The Tool-Use Gap — Hearthstone Ventures

The ability of language models to call external tools — to invoke APIs, query databases, run code, and take actions in external systems — is the feature that transforms a language model from a text generator into an agent. OpenAI introduced function calling in 2023; every major model provider followed quickly. The capability is now table stakes.

But tool calling as a capability and reliable tool use in production are very different things. The gap between them is where the real engineering work happens — and where most teams building agents underestimate the complexity they are taking on.

Failure Modes

Tool use fails in ways that are distinct from other LLM failure modes. The model selects the wrong tool for the task. The model calls the right tool but passes incorrect or malformed parameters. The tool call succeeds but the returned data is unexpected and the model misinterprets it. The tool call fails midway through a multi-step sequence, leaving state in an indeterminate condition. The model retries a non-idempotent operation, causing a side effect the user did not intend.

Each of these failure modes requires different detection and recovery logic. And because tool calls often interact with external systems — databases, APIs, email — the consequences of failures can be real-world and sometimes irreversible.
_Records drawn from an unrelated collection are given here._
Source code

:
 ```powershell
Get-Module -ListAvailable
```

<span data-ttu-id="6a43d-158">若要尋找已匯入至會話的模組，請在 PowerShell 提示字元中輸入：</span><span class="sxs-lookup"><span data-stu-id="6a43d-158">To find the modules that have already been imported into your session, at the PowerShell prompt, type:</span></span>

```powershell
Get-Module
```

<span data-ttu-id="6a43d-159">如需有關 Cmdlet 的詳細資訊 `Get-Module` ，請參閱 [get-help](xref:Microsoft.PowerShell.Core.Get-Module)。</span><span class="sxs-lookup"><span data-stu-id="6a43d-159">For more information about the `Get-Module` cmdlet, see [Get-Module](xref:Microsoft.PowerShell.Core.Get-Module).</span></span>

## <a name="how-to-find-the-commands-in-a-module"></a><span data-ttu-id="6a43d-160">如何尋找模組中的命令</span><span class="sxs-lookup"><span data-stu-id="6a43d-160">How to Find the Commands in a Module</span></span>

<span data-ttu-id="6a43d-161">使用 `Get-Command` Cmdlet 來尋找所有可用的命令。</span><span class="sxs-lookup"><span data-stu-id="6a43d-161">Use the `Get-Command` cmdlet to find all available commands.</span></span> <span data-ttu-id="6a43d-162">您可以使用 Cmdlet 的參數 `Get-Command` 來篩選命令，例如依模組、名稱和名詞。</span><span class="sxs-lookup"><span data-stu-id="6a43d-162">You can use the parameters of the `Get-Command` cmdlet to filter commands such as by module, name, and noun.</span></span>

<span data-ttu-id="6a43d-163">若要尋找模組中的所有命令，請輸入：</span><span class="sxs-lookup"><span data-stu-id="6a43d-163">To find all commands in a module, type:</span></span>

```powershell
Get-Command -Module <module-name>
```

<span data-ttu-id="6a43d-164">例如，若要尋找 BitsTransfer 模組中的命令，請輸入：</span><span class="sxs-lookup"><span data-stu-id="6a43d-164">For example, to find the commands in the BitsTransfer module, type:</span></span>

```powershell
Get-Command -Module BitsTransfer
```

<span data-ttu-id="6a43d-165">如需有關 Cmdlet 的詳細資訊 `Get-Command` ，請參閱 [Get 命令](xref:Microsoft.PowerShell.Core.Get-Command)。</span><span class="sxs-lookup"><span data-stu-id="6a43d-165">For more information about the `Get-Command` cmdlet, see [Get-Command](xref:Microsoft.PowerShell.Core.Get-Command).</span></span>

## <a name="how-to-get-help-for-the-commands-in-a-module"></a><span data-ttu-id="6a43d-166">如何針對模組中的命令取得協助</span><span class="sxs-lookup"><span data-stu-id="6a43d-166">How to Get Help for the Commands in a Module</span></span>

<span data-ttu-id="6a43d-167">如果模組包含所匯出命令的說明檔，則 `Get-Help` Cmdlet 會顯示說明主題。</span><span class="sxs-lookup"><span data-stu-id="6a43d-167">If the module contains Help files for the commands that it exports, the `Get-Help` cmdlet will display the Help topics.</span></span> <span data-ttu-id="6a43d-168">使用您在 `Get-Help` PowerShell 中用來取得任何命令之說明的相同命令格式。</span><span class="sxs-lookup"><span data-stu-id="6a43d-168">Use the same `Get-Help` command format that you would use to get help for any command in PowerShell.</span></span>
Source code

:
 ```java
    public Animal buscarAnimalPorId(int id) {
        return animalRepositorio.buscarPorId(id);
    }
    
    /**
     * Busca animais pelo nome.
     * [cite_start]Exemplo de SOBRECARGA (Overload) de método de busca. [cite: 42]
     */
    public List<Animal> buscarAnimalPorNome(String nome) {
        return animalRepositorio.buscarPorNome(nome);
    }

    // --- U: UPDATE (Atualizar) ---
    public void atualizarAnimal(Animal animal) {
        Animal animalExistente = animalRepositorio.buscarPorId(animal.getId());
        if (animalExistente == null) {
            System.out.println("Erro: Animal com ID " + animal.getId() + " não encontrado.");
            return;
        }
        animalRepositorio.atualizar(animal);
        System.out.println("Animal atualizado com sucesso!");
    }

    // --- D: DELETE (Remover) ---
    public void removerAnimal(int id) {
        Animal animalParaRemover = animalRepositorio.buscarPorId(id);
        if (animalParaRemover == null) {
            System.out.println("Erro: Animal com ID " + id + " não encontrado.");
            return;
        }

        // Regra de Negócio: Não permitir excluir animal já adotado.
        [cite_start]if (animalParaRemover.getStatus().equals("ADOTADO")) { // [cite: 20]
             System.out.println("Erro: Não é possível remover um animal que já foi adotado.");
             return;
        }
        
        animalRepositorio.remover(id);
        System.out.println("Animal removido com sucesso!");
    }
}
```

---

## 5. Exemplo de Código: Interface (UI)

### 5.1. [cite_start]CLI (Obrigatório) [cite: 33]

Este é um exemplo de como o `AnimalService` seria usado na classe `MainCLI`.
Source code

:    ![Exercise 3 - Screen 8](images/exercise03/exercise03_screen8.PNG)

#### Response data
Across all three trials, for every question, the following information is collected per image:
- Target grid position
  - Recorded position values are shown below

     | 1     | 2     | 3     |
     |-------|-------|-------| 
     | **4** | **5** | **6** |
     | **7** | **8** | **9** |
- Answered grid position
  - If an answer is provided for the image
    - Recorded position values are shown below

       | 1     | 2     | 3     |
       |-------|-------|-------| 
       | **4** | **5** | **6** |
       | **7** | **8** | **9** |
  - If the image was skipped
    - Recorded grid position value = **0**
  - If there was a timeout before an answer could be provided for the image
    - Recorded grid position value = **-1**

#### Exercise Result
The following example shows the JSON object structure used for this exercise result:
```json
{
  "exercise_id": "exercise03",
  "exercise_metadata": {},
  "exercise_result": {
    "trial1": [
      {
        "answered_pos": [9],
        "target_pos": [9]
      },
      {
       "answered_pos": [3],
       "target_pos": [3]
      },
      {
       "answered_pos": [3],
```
This is categorically different from a text generation failure, where the worst case is usually a bad response that the user ignores.

The Action Execution Layer

What teams building production agent systems need — and what very few infrastructure providers offer well today — is an action execution layer: a runtime that handles tool call dispatch, manages the protocol between the model and external systems, provides structured error handling, maintains execution traces for debugging, and enforces permission policies that prevent agents from taking actions they should not take.

This layer exists in every well-engineered production agent deployment. It is just usually built as custom code, not as a reusable infrastructure primitive. The investment thesis behind Xpander.ai, which we backed in early 2024, is exactly this: that the action execution layer is a real category, that it will be extracted from application code into dedicated infrastructure, and that the right team can build the definitive product in this space.